Paying for housing is becoming tougher and tougher for people aged 65 and over, new research from The Retirement Commission has found.
Treasury figures show for 40% of people aged 65 and over, New Zealand super is their only source of income.
For superannuitants who are still renting, they are likely to be spending 40% or more of their income on housing.
It’s even worse for those who have mortgages. Eighty per cent spend more than 40% on housing costs and more than half spend over 80% on paying for housing.
It was not always like this. In 1986, 87% of those aged over 60 were mortgage-free and living the dream retirement lifestyle.

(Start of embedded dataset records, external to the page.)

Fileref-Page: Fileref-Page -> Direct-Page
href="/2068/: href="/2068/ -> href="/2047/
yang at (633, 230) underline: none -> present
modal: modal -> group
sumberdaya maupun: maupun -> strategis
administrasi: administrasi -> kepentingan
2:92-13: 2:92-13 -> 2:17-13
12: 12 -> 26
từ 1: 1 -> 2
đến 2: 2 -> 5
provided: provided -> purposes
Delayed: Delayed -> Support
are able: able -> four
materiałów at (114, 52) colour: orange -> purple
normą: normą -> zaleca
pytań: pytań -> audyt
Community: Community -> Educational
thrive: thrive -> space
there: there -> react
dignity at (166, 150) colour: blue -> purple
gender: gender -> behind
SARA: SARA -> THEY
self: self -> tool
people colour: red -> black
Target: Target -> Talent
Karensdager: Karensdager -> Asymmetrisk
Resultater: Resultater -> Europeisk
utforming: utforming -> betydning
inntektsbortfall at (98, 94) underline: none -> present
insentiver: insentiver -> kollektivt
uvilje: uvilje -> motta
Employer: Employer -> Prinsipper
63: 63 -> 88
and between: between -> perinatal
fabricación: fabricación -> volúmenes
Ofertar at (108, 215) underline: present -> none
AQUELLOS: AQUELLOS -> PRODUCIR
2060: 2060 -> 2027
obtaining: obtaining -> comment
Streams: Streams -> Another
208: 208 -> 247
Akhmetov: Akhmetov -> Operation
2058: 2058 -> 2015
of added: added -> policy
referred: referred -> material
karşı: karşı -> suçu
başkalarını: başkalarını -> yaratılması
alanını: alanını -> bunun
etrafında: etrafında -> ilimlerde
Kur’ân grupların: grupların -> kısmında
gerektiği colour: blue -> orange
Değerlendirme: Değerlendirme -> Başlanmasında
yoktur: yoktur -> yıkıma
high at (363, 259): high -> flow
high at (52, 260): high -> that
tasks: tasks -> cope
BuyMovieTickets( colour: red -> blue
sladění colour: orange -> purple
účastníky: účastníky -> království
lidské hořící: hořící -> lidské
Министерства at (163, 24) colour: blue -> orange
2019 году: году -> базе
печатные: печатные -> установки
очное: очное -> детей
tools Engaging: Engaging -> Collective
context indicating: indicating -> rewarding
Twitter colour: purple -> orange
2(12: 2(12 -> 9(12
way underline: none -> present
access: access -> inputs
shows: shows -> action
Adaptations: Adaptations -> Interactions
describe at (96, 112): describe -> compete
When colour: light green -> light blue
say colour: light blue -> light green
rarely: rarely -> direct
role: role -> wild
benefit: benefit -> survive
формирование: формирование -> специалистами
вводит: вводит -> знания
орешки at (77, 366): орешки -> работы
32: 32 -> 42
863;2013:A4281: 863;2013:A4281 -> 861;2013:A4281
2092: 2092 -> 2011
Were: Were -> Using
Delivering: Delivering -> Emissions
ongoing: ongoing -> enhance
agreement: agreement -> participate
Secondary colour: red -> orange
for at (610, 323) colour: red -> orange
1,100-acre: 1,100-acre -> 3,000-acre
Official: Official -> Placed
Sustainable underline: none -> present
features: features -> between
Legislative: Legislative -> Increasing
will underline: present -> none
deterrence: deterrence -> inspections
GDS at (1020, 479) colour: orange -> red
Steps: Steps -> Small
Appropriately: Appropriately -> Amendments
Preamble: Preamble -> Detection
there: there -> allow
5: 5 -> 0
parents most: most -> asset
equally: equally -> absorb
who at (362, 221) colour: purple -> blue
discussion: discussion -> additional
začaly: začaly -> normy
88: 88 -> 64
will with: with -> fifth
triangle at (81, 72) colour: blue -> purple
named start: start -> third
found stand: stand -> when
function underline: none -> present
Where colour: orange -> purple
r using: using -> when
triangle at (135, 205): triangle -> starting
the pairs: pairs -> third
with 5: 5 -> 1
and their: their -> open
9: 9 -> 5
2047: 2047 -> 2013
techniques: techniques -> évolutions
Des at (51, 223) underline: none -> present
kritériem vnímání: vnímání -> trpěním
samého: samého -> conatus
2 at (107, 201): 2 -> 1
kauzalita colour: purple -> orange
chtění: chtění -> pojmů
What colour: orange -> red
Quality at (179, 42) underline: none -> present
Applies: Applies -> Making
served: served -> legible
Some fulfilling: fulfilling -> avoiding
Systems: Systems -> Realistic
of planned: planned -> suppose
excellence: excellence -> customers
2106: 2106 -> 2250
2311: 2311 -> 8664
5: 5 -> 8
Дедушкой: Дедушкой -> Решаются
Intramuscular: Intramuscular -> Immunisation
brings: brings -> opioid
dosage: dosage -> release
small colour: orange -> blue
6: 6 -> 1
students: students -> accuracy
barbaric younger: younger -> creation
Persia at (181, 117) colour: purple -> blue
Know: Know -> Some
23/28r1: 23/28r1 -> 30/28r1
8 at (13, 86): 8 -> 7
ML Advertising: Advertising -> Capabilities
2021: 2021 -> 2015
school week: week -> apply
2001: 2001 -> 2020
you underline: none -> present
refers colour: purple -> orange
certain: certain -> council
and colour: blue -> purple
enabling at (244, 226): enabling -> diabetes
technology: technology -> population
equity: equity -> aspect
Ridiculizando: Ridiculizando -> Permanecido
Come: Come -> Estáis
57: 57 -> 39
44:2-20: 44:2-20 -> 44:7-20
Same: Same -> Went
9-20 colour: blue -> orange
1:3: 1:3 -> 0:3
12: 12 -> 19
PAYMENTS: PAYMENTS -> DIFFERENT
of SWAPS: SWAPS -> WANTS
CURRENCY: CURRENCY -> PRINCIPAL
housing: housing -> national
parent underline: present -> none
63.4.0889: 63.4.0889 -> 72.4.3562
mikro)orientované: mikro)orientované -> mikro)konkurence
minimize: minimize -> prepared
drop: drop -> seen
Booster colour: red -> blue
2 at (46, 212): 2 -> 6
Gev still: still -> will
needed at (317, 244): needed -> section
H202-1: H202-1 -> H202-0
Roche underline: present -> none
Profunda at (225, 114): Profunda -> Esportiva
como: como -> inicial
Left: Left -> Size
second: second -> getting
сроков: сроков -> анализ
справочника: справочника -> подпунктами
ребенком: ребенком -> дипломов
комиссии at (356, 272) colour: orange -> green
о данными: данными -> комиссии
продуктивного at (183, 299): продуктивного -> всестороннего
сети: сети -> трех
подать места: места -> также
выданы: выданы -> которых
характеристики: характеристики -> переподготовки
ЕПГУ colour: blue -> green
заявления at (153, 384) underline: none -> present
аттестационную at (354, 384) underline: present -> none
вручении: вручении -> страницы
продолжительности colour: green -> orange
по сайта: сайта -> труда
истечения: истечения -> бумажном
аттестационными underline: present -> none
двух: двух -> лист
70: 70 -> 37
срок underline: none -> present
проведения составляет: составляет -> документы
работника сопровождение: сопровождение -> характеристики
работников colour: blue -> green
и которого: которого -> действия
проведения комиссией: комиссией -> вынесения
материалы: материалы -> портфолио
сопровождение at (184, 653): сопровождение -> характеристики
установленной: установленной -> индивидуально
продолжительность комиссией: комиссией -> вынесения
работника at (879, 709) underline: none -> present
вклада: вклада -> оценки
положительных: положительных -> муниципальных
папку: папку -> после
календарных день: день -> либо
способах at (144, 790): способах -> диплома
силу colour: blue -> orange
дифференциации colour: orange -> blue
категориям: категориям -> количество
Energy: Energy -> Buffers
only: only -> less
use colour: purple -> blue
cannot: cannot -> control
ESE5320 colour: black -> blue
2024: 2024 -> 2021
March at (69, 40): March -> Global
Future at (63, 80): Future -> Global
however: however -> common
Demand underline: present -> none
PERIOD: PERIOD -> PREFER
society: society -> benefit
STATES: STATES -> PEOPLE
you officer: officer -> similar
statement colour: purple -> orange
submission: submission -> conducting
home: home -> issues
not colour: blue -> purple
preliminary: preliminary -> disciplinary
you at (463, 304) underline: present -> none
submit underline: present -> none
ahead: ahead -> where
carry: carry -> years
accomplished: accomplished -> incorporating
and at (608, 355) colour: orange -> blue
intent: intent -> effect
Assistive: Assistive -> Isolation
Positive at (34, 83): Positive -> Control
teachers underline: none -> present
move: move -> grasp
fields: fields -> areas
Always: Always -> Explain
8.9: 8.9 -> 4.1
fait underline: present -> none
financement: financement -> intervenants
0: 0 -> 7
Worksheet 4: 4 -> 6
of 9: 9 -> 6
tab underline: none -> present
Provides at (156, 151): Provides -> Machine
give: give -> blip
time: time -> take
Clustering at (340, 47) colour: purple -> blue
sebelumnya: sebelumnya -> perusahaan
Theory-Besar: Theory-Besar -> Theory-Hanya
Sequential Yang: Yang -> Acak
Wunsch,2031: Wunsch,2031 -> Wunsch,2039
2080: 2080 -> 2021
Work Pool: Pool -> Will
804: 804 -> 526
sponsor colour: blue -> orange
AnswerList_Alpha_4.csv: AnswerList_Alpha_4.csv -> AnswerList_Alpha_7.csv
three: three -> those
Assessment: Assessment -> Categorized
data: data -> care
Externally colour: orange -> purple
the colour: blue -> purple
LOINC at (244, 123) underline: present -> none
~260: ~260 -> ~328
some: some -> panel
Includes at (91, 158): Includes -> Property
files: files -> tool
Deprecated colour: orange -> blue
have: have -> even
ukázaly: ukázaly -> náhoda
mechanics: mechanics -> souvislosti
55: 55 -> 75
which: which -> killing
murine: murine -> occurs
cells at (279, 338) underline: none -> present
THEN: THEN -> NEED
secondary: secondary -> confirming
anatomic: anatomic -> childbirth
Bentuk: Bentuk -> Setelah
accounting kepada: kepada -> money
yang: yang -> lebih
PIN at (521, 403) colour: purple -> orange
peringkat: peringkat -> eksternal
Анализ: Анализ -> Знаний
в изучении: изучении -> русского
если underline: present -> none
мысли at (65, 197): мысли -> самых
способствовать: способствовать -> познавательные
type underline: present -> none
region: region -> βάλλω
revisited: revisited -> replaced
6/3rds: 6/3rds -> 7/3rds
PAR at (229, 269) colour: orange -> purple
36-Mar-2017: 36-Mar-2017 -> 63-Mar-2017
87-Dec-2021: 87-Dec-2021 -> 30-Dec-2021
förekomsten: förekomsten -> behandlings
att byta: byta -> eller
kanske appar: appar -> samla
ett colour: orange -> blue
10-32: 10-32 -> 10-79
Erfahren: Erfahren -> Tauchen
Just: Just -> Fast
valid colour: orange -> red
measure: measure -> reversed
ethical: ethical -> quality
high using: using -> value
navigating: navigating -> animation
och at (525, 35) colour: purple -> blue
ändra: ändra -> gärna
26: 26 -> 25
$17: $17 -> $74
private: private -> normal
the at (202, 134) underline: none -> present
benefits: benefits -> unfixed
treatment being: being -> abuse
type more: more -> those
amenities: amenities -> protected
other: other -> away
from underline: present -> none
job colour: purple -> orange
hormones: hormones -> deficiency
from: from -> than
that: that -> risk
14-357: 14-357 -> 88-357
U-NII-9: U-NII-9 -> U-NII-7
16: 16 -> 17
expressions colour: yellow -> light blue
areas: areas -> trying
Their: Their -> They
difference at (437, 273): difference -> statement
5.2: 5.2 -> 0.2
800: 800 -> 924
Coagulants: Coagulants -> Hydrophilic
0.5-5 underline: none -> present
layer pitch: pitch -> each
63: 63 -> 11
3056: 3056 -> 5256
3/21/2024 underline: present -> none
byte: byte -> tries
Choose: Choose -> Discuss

Fast forward a few decades and life has changed, with even those just about to retire worried about their future.
Throwing back to 1986, just 13% were renting, compared to 20% now.
This study’s author, Dr Suzy Morrissey, believes there will be a 100% increase in those renting by 2048.
“We’ve got up to 600,000 people over 65 renting by 2048, and obviously housing costs and renting have increased over recent years,” Morrissey said.
Grey Power says studies they’ve done show the same level of hardship.
“Unfortunately the most common ones that we are hearing about is cutting back on heating and cutting back on food and those are things obviously that are absolutely essential to maintaining good health for everybody, not just those in old age,” vice president Pete Matchem told 1News.
There are calls for the pension to be increased and for other help too.
“Alternatives might be to look at the accommodation supplement,” Morrissey said.
“The challenge there for older people is there’s quite a low cash asset threshold for that and that threshold hasn’t been looked at since 1993 when the accommodation supplement came in.”
No matter their age, people are being encouraged to think about saving for their retirement.